A novel simulator, BlinkSim, for the fast generation of large-scale data for event-based optical flow, which improves the generalization performance of state-of-the-art methods by more than 40% on average and up to 90%.

Abstract

Event cameras provide high temporal precision, low data rates, and high dynamic range visual perception, which are well-suited for optical flow estimation. While data-driven optical flow estimation has obtained great success in RGB cameras, its generalization performance is seriously hindered in event cameras mainly due to the limited and biased training data. In this paper, we present a novel simulator, BlinkSim, for the fast generation of large-scale data for event-based optical flow. BlinkSim incorporates a configurable rendering engine alongside an event simulation suite. By leveraging the wealth of current 3D assets, the rendering engine enables us to automatically build up thousands of scenes with different objects, textures, and motion patterns and render very high-frequency images for realistic event data simulation.
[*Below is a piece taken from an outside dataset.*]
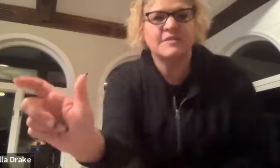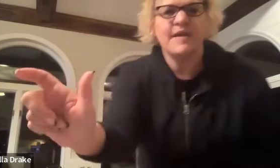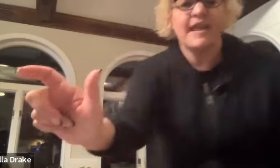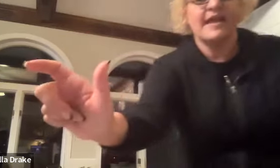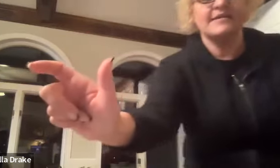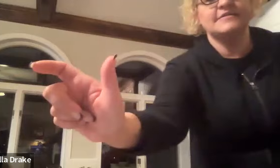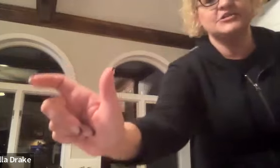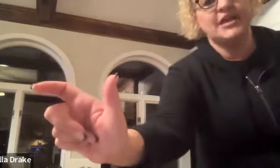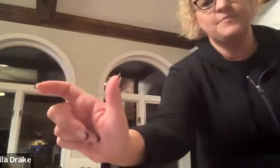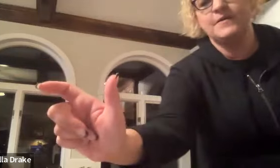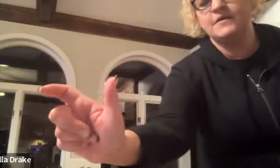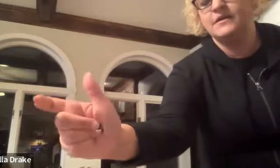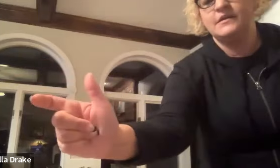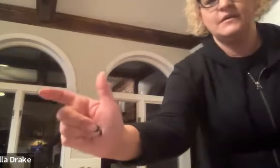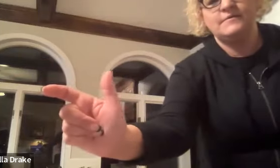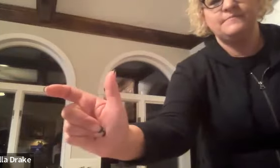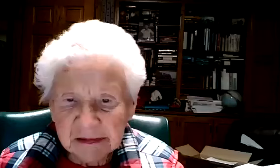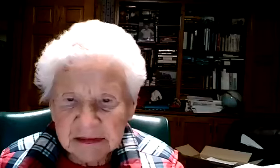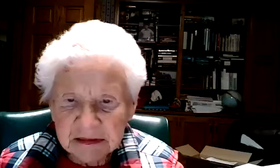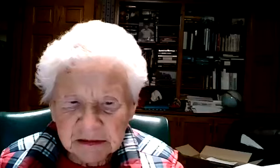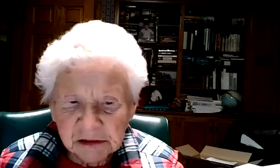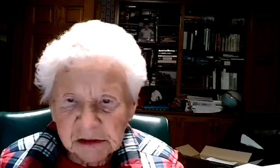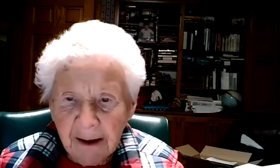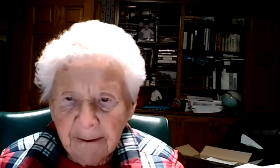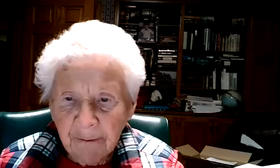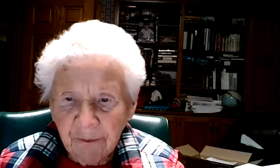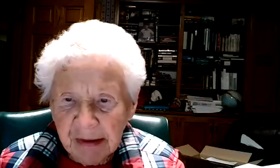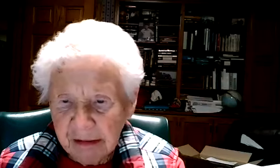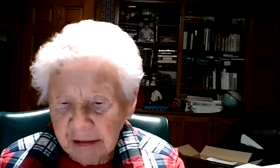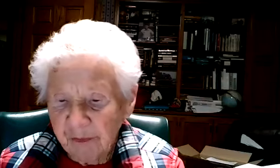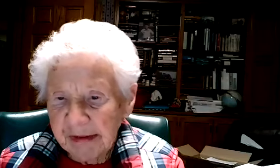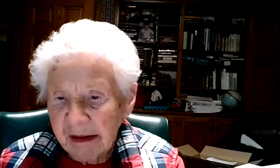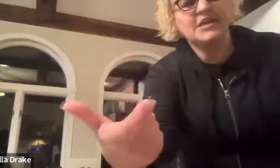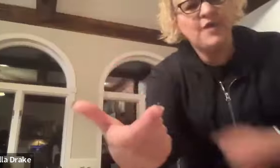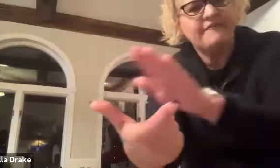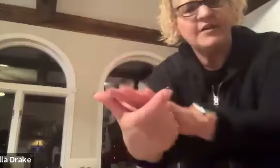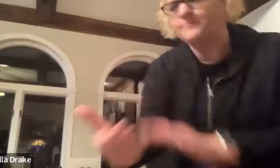see my hand the shape right and then you turn it over and like this is like you have a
Based on BlinkSim, we construct a large training dataset and evaluation benchmark BlinkFlow that contains sufficient, diversiform, and challenging event data with optical flow ground truth. Experiments show that BlinkFlow improves the generalization performance of state-of-the-art methods by more than 40\% on average and up to 90\%. Moreover, we further propose an Event-based optical Flow transFormer (E-FlowFormer) architecture. Powered by our BlinkFlow, E-FlowFormer outperforms the SOTA methods by up to 91\% on the MVSEC dataset and 14\% on the DSEC dataset and presents the best generalization performance. The source code and data are available at https://zju3dv.github.io/blinkflow/.
Paper Structure (14 sections, 3 equations, 6 figures, 7 tables)
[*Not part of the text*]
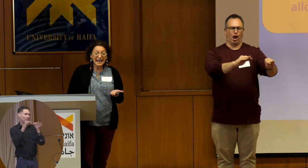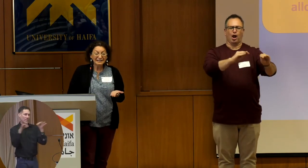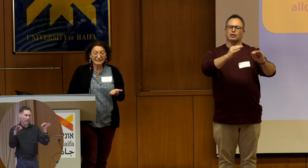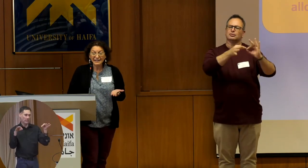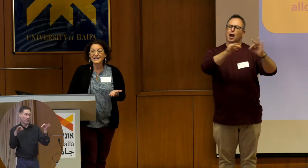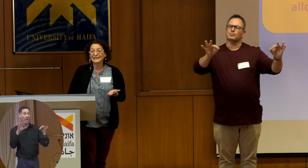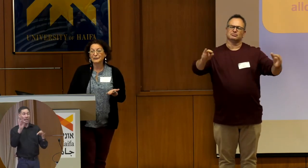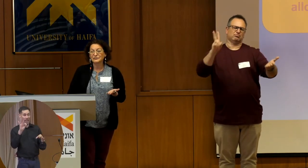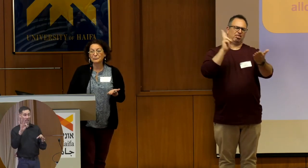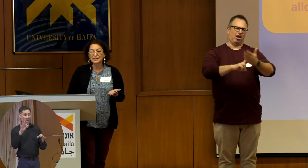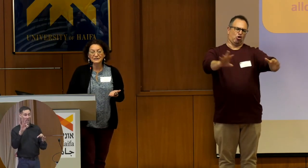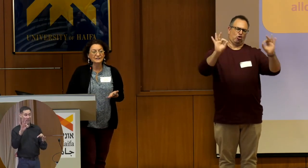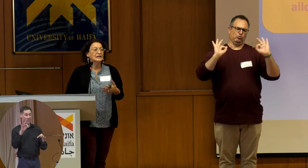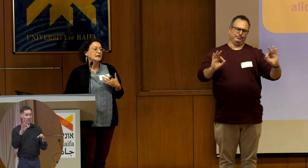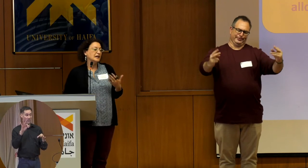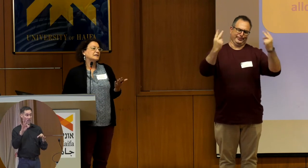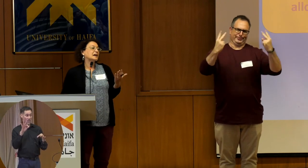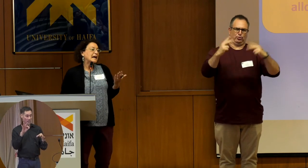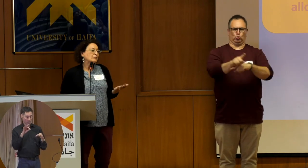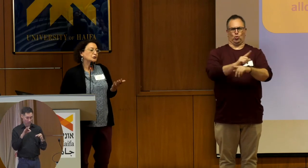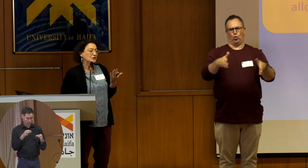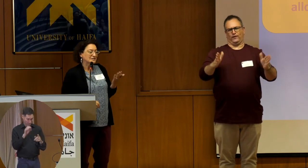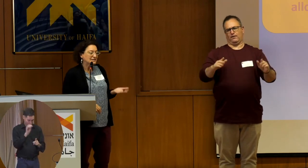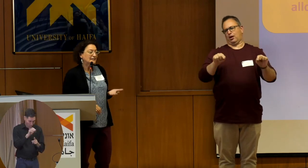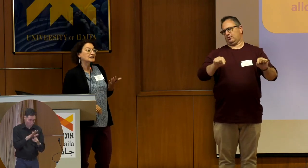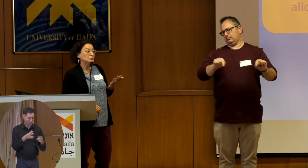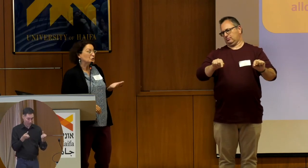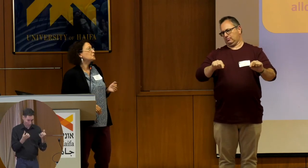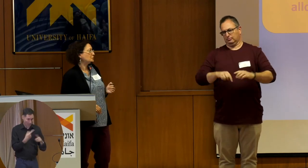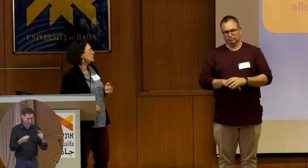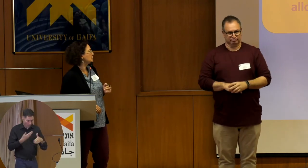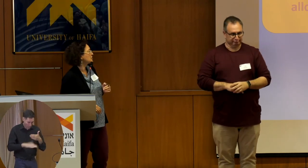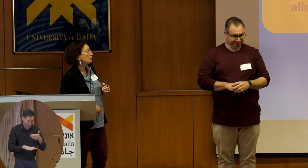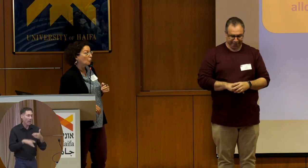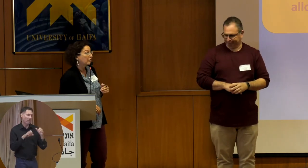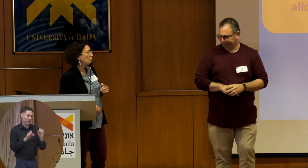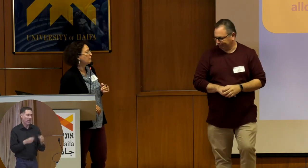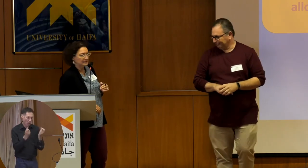get sign language from birth, then they are able to understand and produce structures with movement.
This paper contains 14 sections, 3 equations, 6 figures, 7 tables.

Figures (6)

  • Figure 1: Comparison of generalization. E-RAFT eraft overfits the DSEC dataset dsec and generalizes poorly to unseen environments. In contrast, our E-FlowFormer powered by the proposed BlinkFlow dataset presents good generalization performance and recovers complex and flexible optical flows.
  • Figure 2: Video interpolation artifacts (pointed by red arrows).
  • Figure 3: Example scenes from DSEC, MVSEC and the proposed BlinkFlow dataset. 3rd row: Event data, 4th row: Optical flow images. Our BlinkFlow dataset contains complex object/camera motions and various scenarios which significantly outperform DSEC and MVSEC in quantity, quality, and diversity. The 1-2, 3-4, and 5-6 columns of the BlinkFlow Dataset correspond to the sequences of FlyingObjects, E-Tartan and E-Blender, respectively. Best viewed on a color screen in high resolution.
  • Figure 4: Framework of BlinkSim. BlickSim consists of a configurable rendering engine and an event data simulation suite. It allows the fast generation of large-scale data with realistic event data and related optical flow ground truth.
  • Figure 5: Network architecture of E-FlowFormer. The proposed feature enhancement module brings a better correlation volume through the transformer design. Besides, it provides a better initialization of optical flow for the following refinement module.